As a formerly shy kid myself, I’ve always liked and trusted the quiet ones.

Thanks, too, to Kira Wizner at Merritt Bookstore. When it all runs smoothly, we don’t notice they are there. But heaven forfend, when there’s a mistake, they stand up and take the heat. Thanks for everything, Kira; you do good work.  

Anyway, it’s a funny thing about these festivals. Sometimes authors will ask me, “How’d it go? How did you do?” And maybe for some the idea is whether you’ve moved product. And, yes, that’s a beautiful thing. Young readers coming up, grabbing your books and racing off with smiles on their faces. It’s great to be popular. And, yeah, to actually have a viable career. To write or illustrate books that people want.

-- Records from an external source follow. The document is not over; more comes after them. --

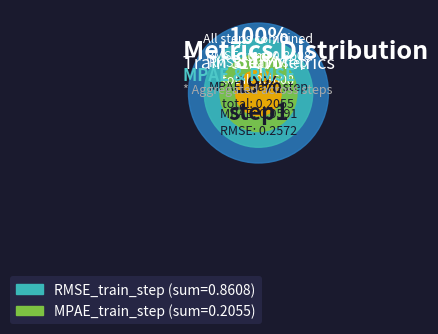

To the nearest percent, what is the combined percentage of step3 and step2?

71%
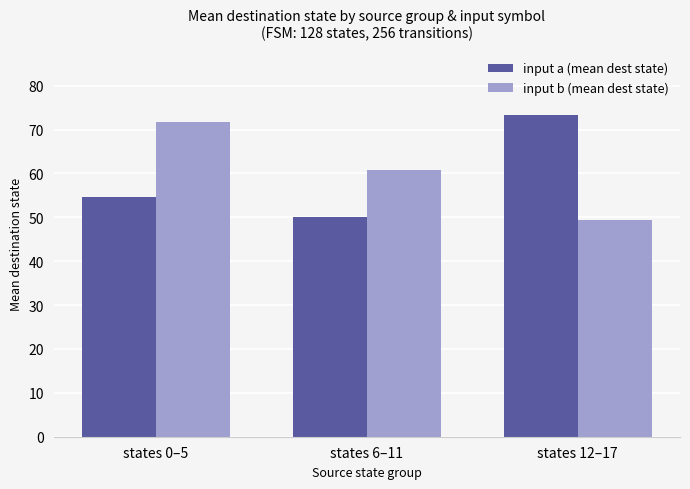

Reading right to left, list all the values displayed in this chart.

input a (mean dest state): 73.3	50.0	54.7
input b (mean dest state): 49.3	60.8	71.7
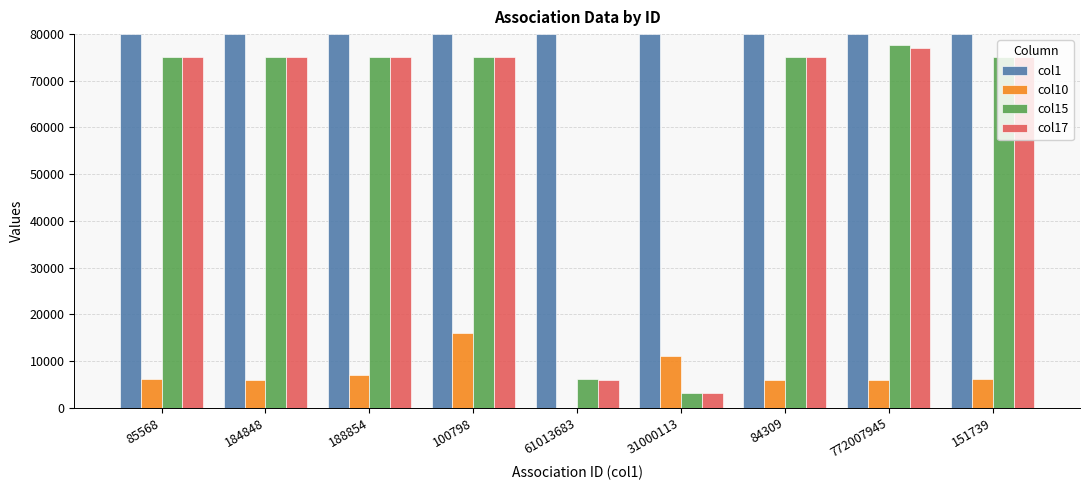

What is the total value across all series at 188854?

237112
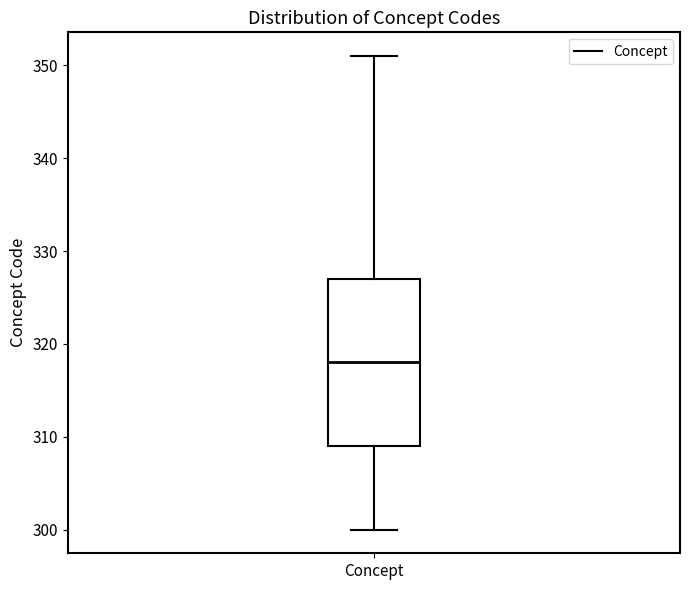

Transcribe this box plot: give where the median line is, the range the box spans, and where the two whiskers end, as read against the y-axis. The values are not printed on the chart, so give them approximately, as read against the axis.

median 318, box 309 to 327, whiskers 300 to 351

It’s not nothing. 

But maybe because I’ve never been that writer with the big bestseller, I’m just a guy who has somehow lasted 40 years in this business, I’ve kind of steered away from measuring “a good day” by that standard. I don’t keep track of how many books I sell. Instead I tend to look at conversations I have, people I meet, the beautiful families that sometimes come along — the parents, the kids, all enjoying themselves, gathered around for a chat. The way those parents stand back and give their children the time and space to explore the books, meet the authors, ask questions, and finally (sometimes agonizingly!) choose one (or three!) for themselves. It warms the heart to see these families, and these young people who are supported and so obviously loved.

And then there’s the story of Jacob . . .

I love when this kind of thing happens. One this day, a reader, Jacob, returned to Poughkeepsie after meeting me at least 2-3 years ago. Back then, he was a cool, confident, upbeat kid. Now he’s even cooler. Yesterday there was that expectant look in his eyes, like, “You remember me, right?” And of course I can’t even find my car in the parking lot. I stammer something. Finally bells go off and the lights turn on: “Jacob! You’re older!” I think he was tearing through my Scary Tales books last we met. Now he’s moved on to Blood Mountain. It’s a good feeling for me, exactly like seeing an old friend. Thanks, Jacob. And thanks, Mom, for the support and the photo and for, you know, Jacob.